Para los recuerdos de la colmena humana, tan caótica e inconsciente por su mal proceder, va ser el 2020 el año más recordado de la historia reciente. Después de la Segunda Guerra Mundial, un acontecimiento atroz que puso a reflexionar al mundo europeo hasta pactar una unidad continental, la humanidad no había vivenciado una situación que la pusiera tan paranoica y que la llevara a ver desde muchas perspectivas su fragilidad. Hoy está afrontando una pandemia, por lo que ya no son las ráfagas de ametralladora, ni los proyectiles de los aviones caza, ni muchos menos las bombas atómicas los peligros que la acosan.
Alguno dirá que se ha vuelto a la Edad Media, a un pasado lejano en donde las pestes acechaban al hombre, sin que pudiera salir airoso de su cruel destino. No, amigo lector, no hemos vuelto al Medioevo, simplemente estamos viviendo en el presente las realidades que hace tiempo muchos seres humanos afrontaron sin remedio alguno. Hoy nos persiguen males de antaño, pero con la diferencia de haber alcanzado un desarrollo tecnológico que en lugar de salvarnos nos destruye, llevándonos a pensar si en realidad somos la especie más civilizada del planeta tierra.
Por estos días proliferan los que acuden a las predicciones de Nostradamus, los que piensan que se acerca el fin de la especie humana, los que acuden a Dios para explicarse esto que se está viviendo, y los que salen a las calles como si estuvieran habitando un mundo apocalíptico. Independientemente de cómo veamos nuestra realidad actual, lo cierto es que nunca habíamos visto al mundo contemporáneo así, porque siempre creímos que nuestro mayor problema eran las guerras. Sin embargo, una persona inteligente empezará a creer que nuestro mayor peligro son los virus, los agentes infecciosos que podrían hacer más daño que cualquier bomba nuclear.

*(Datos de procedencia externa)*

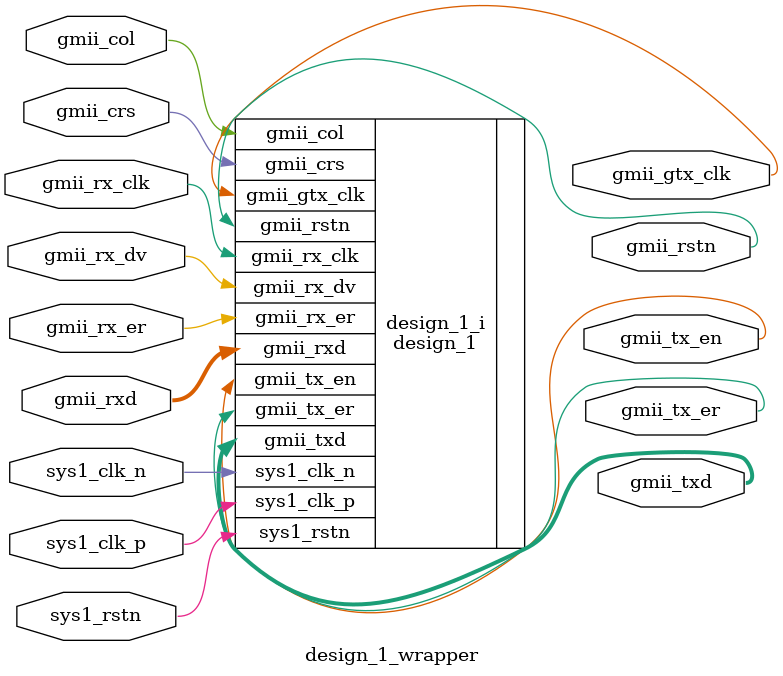
<source format=v>
`timescale 1 ps / 1 ps
module design_1_wrapper
   (gmii_col,
    gmii_crs,
    gmii_gtx_clk,
    gmii_rstn,
    gmii_rx_clk,
    gmii_rx_dv,
    gmii_rx_er,
    gmii_rxd,
    gmii_tx_en,
    gmii_tx_er,
    gmii_txd,
    sys1_clk_n,
    sys1_clk_p,
    sys1_rstn);
  input gmii_col;
  input gmii_crs;
  output gmii_gtx_clk;
  output gmii_rstn;
  input gmii_rx_clk;
  input gmii_rx_dv;
  input gmii_rx_er;
  input [7:0]gmii_rxd;
  output gmii_tx_en;
  output gmii_tx_er;
  output [7:0]gmii_txd;
  input sys1_clk_n;
  input sys1_clk_p;
  input sys1_rstn;

  wire gmii_col;
  wire gmii_crs;
  wire gmii_gtx_clk;
  wire gmii_rstn;
  wire gmii_rx_clk;
  wire gmii_rx_dv;
  wire gmii_rx_er;
  wire [7:0]gmii_rxd;
  wire gmii_tx_en;
  wire gmii_tx_er;
  wire [7:0]gmii_txd;
  wire sys1_clk_n;
  wire sys1_clk_p;
  wire sys1_rstn;

design_1 design_1_i
       (.gmii_col(gmii_col),
        .gmii_crs(gmii_crs),
        .gmii_gtx_clk(gmii_gtx_clk),
        .gmii_rstn(gmii_rstn),
        .gmii_rx_clk(gmii_rx_clk),
        .gmii_rx_dv(gmii_rx_dv),
        .gmii_rx_er(gmii_rx_er),
        .gmii_rxd(gmii_rxd),
        .gmii_tx_en(gmii_tx_en),
        .gmii_tx_er(gmii_tx_er),
        .gmii_txd(gmii_txd),
        .sys1_clk_n(sys1_clk_n),
        .sys1_clk_p(sys1_clk_p),
        .sys1_rstn(sys1_rstn));
endmodule

</source>
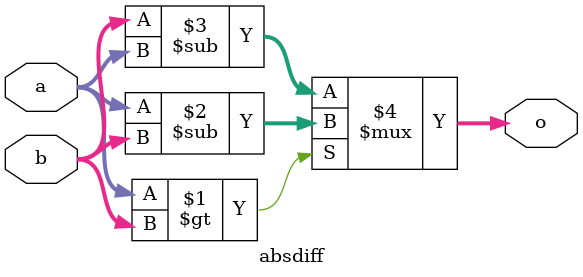
<source format=v>
module absdiff (
	input [7:0] a,
	input [7:0] b,
	output [7:0] o
	
);
	assign o = (a>b) ? a-b : b-a;
endmodule
</source>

Así está el mundo civilizado hoy, desconfiando del vecino o de la persona que le puede respirar en el costado. Por eso salir a la calle no va a ser lo mismo aunque se encuentre la vacuna contra el coronavirus, pues ahora vamos a pensar que la muerte no está solamente en un misil, sino en las manos y secreciones de cualquier ciudadano y, por que no, en los laboratorios que diseñan las más terribles armas biológicas. Esta paranoia se podría calmar si las grandes potencias priorizan la vida, pero muy por encima de los intereses económicos del capitalismo voraz que como un pulpo asfixia a los más débiles.